Flagrant Conduct by Dale Carpenter
Author:Dale Carpenter
Language: eng
Format: epub
Publisher: W. W. Norton & Company
Published: 2012-02-09T16:00:00+00:00
15.
Mismatch at the Supreme Court
A CHASM OF WORLDVIEW AND APPELLATE EXPERIENCE SEPARATED the lawyers who squared off over the constitutionality of the Texas sodomy law on March 26, 2003. That was no accident. For each side, the process of choosing the oral advocate mirrored the brief-writing process. For Lambda, the decision was calculated, methodical, extensively discussed, a product of consultation, and designed to maximize the chances of success. For the Harris County D.A.’s office, the process was haphazard, idiosyncratic, insular, and unreflective.
There was no shortage of excellent candidates to argue against the constitutionality of the Texas sodomy law. One obvious choice would have been Professor Laurence Tribe of Harvard Law School. Extremely intelligent and knowledgeable, with a gift for words and remarkable intellectual agility even by the high standards of appellate advocacy, Tribe had written the best-known modern treatise on constitutional law.1 He was considered a leading authority in the area and had argued many cases before the Supreme Court.

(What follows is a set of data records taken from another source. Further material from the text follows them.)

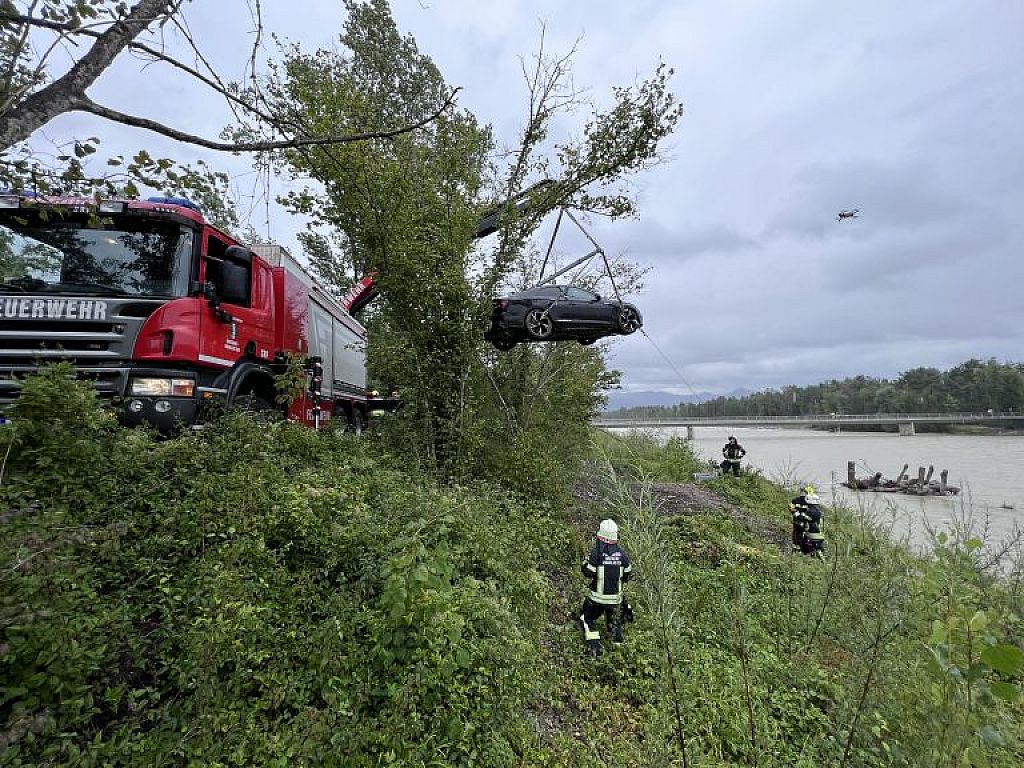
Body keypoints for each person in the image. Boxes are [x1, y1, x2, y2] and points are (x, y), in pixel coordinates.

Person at [580, 519, 633, 657]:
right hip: (616, 601)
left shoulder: (596, 553)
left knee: (587, 618)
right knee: (615, 625)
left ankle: (594, 647)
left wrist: (585, 562)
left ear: (600, 537)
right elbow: (627, 575)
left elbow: (588, 572)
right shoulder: (623, 555)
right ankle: (619, 655)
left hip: (596, 600)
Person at [792, 491, 826, 556]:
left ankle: (805, 557)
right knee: (818, 550)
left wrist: (796, 513)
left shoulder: (811, 511)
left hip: (813, 535)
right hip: (820, 535)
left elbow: (802, 518)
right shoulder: (819, 510)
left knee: (805, 548)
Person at [789, 485, 814, 549]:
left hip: (796, 519)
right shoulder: (808, 502)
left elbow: (791, 508)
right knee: (800, 532)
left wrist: (796, 514)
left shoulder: (795, 500)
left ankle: (795, 545)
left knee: (795, 531)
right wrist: (805, 517)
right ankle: (798, 546)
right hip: (803, 520)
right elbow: (810, 512)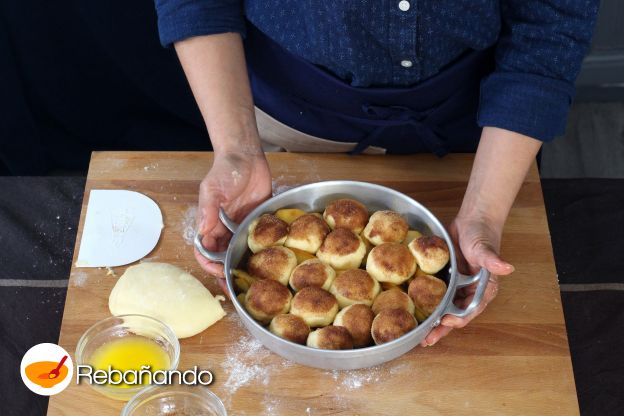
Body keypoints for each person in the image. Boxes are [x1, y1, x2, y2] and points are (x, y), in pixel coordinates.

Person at [153, 1, 599, 346]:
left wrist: (484, 210)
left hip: (482, 133)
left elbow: (551, 28)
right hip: (289, 116)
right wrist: (237, 151)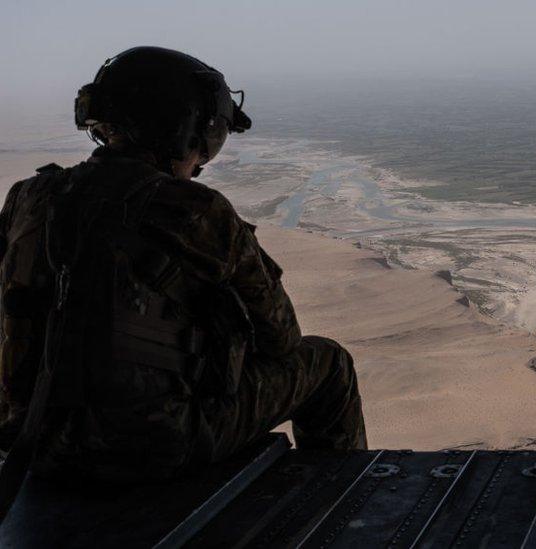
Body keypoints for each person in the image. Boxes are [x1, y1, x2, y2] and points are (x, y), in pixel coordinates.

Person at [0, 47, 367, 488]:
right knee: (328, 363)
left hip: (32, 442)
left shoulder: (28, 196)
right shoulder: (196, 211)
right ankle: (343, 501)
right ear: (190, 130)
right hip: (155, 447)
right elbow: (282, 339)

Tribe’s work on Bowers v. Hardwick had given him an immediate facility with the underlying doctrinal controversies. But reviews of his performance in that case were mixed. While gay-rights advocates had been ebullient immediately after the oral argument,2 they were ultimately disappointed. Justice Lewis F. Powell Jr., the swing vote in the case, panned Tribe’s “usual overblown rhetoric” but did concede that he had focused narrowly on the precise issue of state power before the Court.3 A former clerk for Justice White, who wrote the opinion upholding the Georgia sodomy law, was even more critical. “Tribe blew his oral argument,” opined Andrew Schultz. “He was flailing from the very beginning.”4
Unlike his successors in the Lawrence litigation, Tribe did not draw attention in his oral argument to the tremendous changes in the country that had already occurred since the early 1960s, like the removal of homosexuality from the list of mental disorders by the American Psychiatric Association in 1973. He also failed to articulate clearly what Powell needed in order to side with Hardwick: “a limiting principle” that would allow states to continue to criminalize incest, bigamy, and bestiality—the very “slippery slope” fears the Lawrence team would be so well prepared to swat away.5
To be fair, it’s not clear that the most silver-tongued orator or dazzling constitutional lawyer could have persuaded the Court to overturn the Georgia law in 1986. It was a little too soon. The Court and its members needed more time and experience with actual, known gay people before they could associate homosexuality with families and appreciate the importance of intimacy for gay couples and individuals.
Tribe approached the Lawrence team, asking to handle the oral argument.6 He believed deeply in the cause. He was obviously experienced. A second chance would allow him some personal redemption. However, gay-rights advocates in the Lawrence litigation were not enthusiastic about having Tribe take the baton again. He had not been involved in the case up to that point. A few doubted his ability to take it on and do it well. Much had changed since 1986, both on the Court and in the field of gay-rights advocacy.